I use the space on this blog more often than not to beat up on celebrities when they're being absurd, which roughly comprises 90% of their waking lives. That said, I still have standards. I'll be as cruel as I can to the likes of abhorrent attention-seekers like Kate Gosselin and I'll take pot shots at hilariously disconnected folks like Our Secular Savior Angelina Jolie, but I try to stay away from the pitiful likes of tragic former child stars and clearly troubled individuals who happen to be famous. I can't say I've never written a mean-spirited joke about, say, Lindsay Lohan, but I've more or less stayed clear of her sad but not funny downward spiral. In fact, if there's one celebrity presence I truly want to see come out the other side and triumph, it's Lohan.
There are three points in my thesis concerning the defense of Lindsay Lohan as a person and as a performer.
- A bad beginning that was no fault of her own
- Glimmers of talent beneath a flood of awfulness
- Mercy for the young
Lindsay Lohan has never not been in the lifestyle of the intermittently rich and famous. These days, the stage mom antics of Dina Lohan are legendary and young Ms. Lohan found herself coaxed into a career with Disney at the tender age of 11. Let's be clear about one thing; 11-year-old children don't know what it means to work for the likes of Disney. That's an age when The Mouse is still a benevolent purveyor of innocent entertainment and not the verified mega-machine of pure corporate cynicism any right-minded individual sees. Ah, but Dina Lohan, a showbusiness vet herself, had to have been aware of what it meant to join the dark Disney family. There's a reason why performers like Lohan and Britney Spears are drug-addled wrecks while Anna Paquin and Natalie Portman are stable and successful. The former began their careers with greedy dreck-mongers like Disney while the latter two began with Roman Polanski and Luc Besson, respectively.
But that fateful contract with Disney didn't completely squash Lohan's career. In 2006, she appeared in Robert Altman's A Prairie Home Companion, giving a performance I'm not afraid to call nuanced, self-aware and even artful. Not long after, she appeared in Bobby and even won a SAG Award as a part of the film's ensemble. It's not that Lindsay Lohan can't perform outside of terrible films and ill-advised albums, it's that for whatever reason she frequently chooses or is convinced not to.
Finally, I'd like to appeal to a somewhat less rational but at least respectably ethical perspective. Lindsay Lohan is 23. Or I should rather say, Lindsay Lohan is only 23. That's old enough to be considered an adult, but not old enough to condemn for life. Very few people in this world manage to make it to 23 without making at least a few major mistakes. The only difference between most 23-year-old screw-ups and those perpetrated by Lohan is that average people don't have fame and fortune to magnify the mistakes.
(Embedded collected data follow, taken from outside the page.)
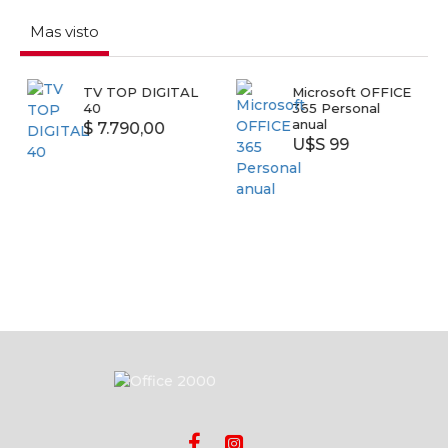
Mas visto
TV TOP DIGITAL
Microsoft OFFICE
40
365 Personal
anual
$ 7.790,00
U$S 99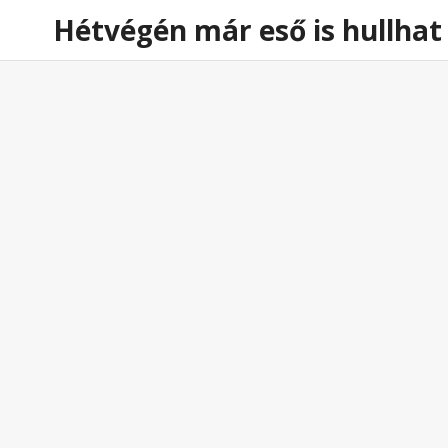
Időjárás előrejelzés
Veszélyjelzés
Hírek
Hétvégén már eső is hullhat
BUDAPEST
Aktuális Időjárás:
Kissé Felhős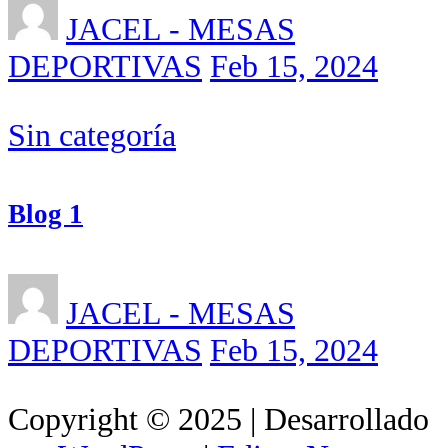
JACEL - MESAS
DEPORTIVAS
Feb 15, 2024
Sin categoría
Blog 1
JACEL - MESAS
DEPORTIVAS
Feb 15, 2024
Copyright © 2025 | Desarrollado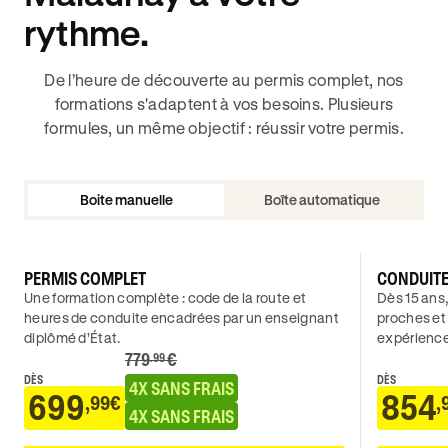
rythme.
De l’heure de découverte au permis complet, nos
formations s'adaptent à vos besoins. Plusieurs
formules, un même objectif : réussir votre permis.
Boite manuelle
Boîte automatique
PERMIS COMPLET
CONDUIT
Une formation complète : code de la route et
Dès 15 ans,
heures de conduite encadrées par un enseignant
proches et
diplômé d’État.
expérience
779
€
.99
DÈS
DÈS
4X SANS FRAIS
699
854
,99€
,
4X SANS FRAIS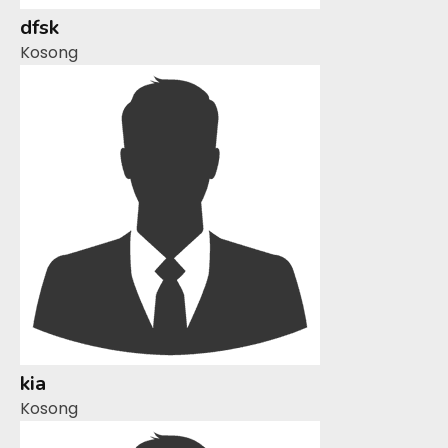
dfsk
Kosong
kia
Kosong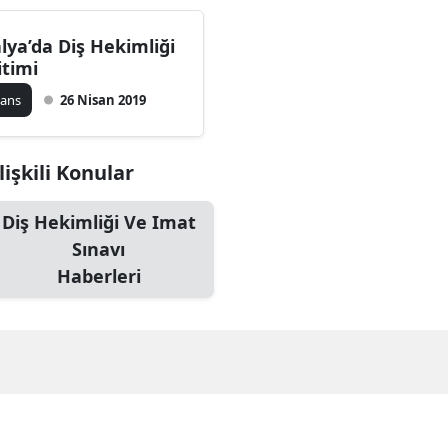
alya’da Diş Hekimliği
itimi
sans
26 Nisan 2019
lişkili Konular
Diş Hekimliği Ve Imat
Sınavı
Haberleri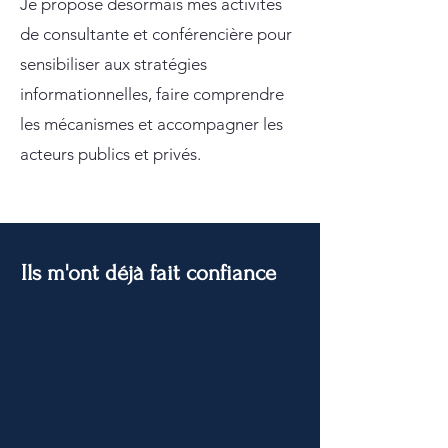
Je propose désormais mes activités
de consultante et conférencière pour
sensibiliser aux stratégies
informationnelles, faire comprendre
les mécanismes et accompagner les
acteurs publics et privés.
Ils m'ont déjà fait confiance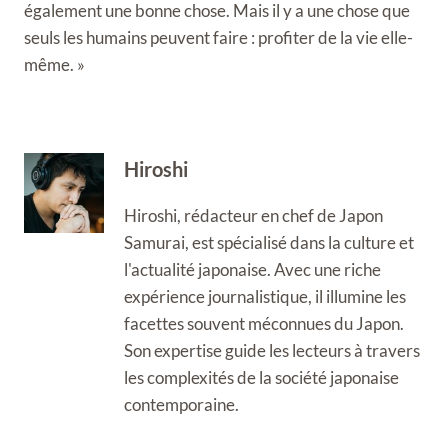
également une bonne chose. Mais il y a une chose que
seuls les humains peuvent faire : profiter de la vie elle-
même. »
Hiroshi
Hiroshi, rédacteur en chef de Japon
Samurai, est spécialisé dans la culture et
l'actualité japonaise. Avec une riche
expérience journalistique, il illumine les
facettes souvent méconnues du Japon.
Son expertise guide les lecteurs à travers
les complexités de la société japonaise
contemporaine.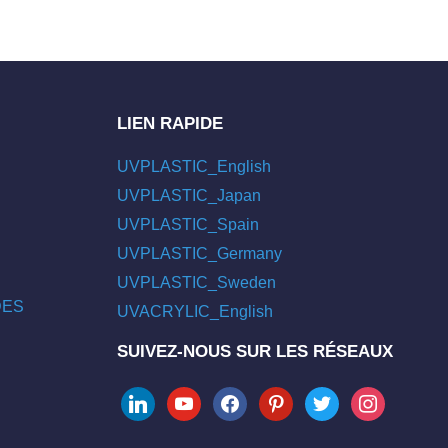
LIEN RAPIDE
UVPLASTIC_English
UVPLASTIC_Japan
UVPLASTIC_Spain
UVPLASTIC_Germany
UVPLASTIC_Sweden
/DES
UVACRYLIC_English
SUIVEZ-NOUS SUR LES RÉSEAUX
linkedin
youtube
facebook
pinterest
twitter
instagram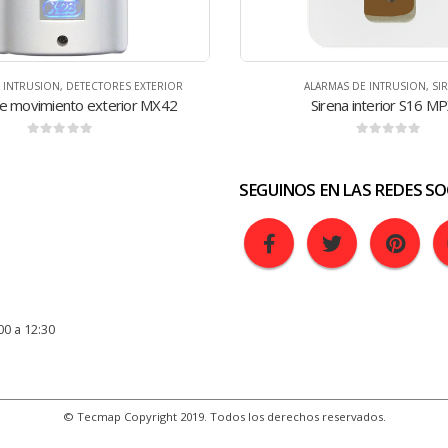
MAS DE INTRUSION
,
SIRENAS
ALARMAS DE INTRUSION
,
CENTRAL
rena interior S16 MPXH
0
de 5
0
de 5
SEGUINOS EN LAS REDES SO
00 a 12:30
© Tecmap Copyright 2019. Todos los derechos reservados.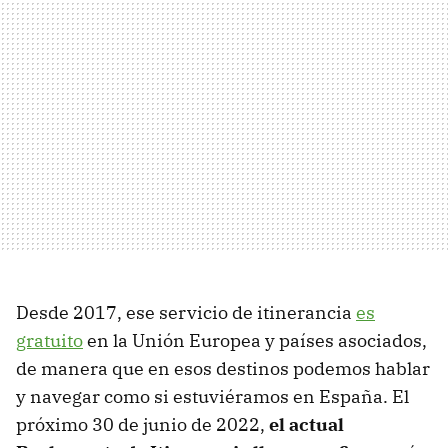
Desde 2017, ese servicio de itinerancia
es
gratuito
en la Unión Europea y países asociados,
de manera que en esos destinos podemos hablar
y navegar como si estuviéramos en España. El
próximo 30 de junio de 2022,
el actual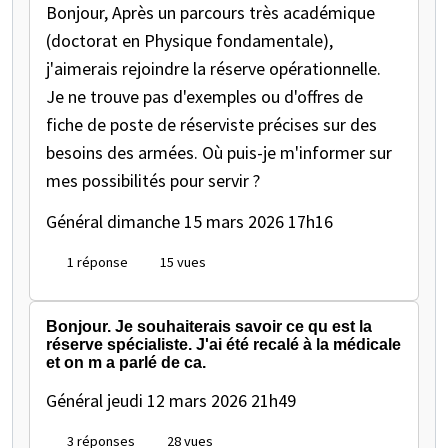
Bonjour, Après un parcours très académique
(doctorat en Physique fondamentale),
j'aimerais rejoindre la réserve opérationnelle.
Je ne trouve pas d'exemples ou d'offres de
fiche de poste de réserviste précises sur des
besoins des armées. Où puis-je m'informer sur
mes possibilités pour servir ?
Général
dimanche 15 mars 2026 17h16
1 réponse
15 vues
Bonjour. Je souhaiterais savoir ce qu est la
réserve spécialiste. J'ai été recalé à la médicale
et on m a parlé de ca.
Général
jeudi 12 mars 2026 21h49
3 réponses
28 vues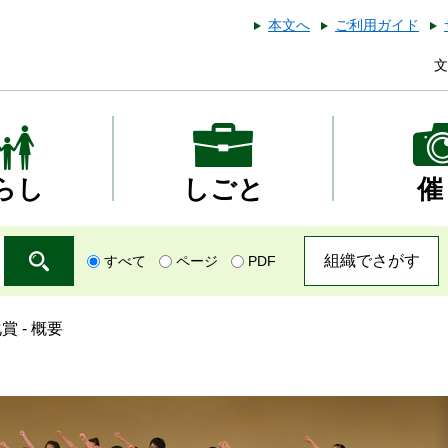
本文へ
ご利用ガイド
文
らし
しごと
催
組織でさがす
すべて
ページ
PDF
 - 概要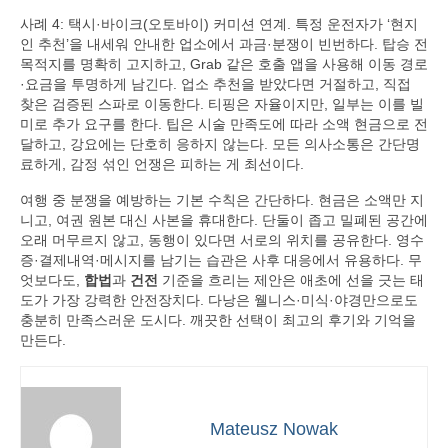
사례 4: 택시·바이크(오토바이) 커미션 연계. 특정 운전자가 ‘현지
인 추천’을 내세워 안내한 업소에서 과금·분쟁이 빈번하다. 탑승 전
목적지를 명확히 고지하고, Grab 같은 호출 앱을 사용해 이동 경로
·요금을 투명하게 남긴다. 업소 추천을 받았다면 거절하고, 직접
찾은 검증된 스파로 이동한다. 티핑은 자율이지만, 일부는 이를 빌
미로 추가 요구를 한다. 팁은 시술 만족도에 따라 소액 현금으로 전
달하고, 강요에는 단호히 응하지 않는다. 모든 의사소통은 간단명
료하게, 감정 섞인 언쟁은 피하는 게 최선이다.
여행 중 분쟁을 예방하는 기본 수칙은 간단하다. 현금은 소액만 지
니고, 여권 원본 대신 사본을 휴대한다. 단둘이 좁고 밀폐된 공간에
오래 머무르지 않고, 동행이 있다면 서로의 위치를 공유한다. 영수
증·결제내역·메시지를 남기는 습관은 사후 대응에서 유용하다. 무
엇보다도,
합법
과
건전
기준을 흐리는 제안은 애초에 선을 긋는 태
도가 가장 강력한 안전장치다. 다낭은 웰니스·미식·야경만으로도
충분히 만족스러운 도시다. 깨끗한 선택이 최고의 후기와 기억을
만든다.
Mateusz Nowak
Yeah, the girl needs help. She needs to get clean, she needs to get a proper agent and she needs to cut ties with her insane parents. Let's not revel in a kid's suffering.
Being a creature of hope, I believe that there's a version of the future in which Lindsay Lohan escapes her current cycle of self-destruction and achieves a personal and professional balance that better reflects her talents than her current state. The screen would gain a star and history would be spared another pointless celebrity tragedy.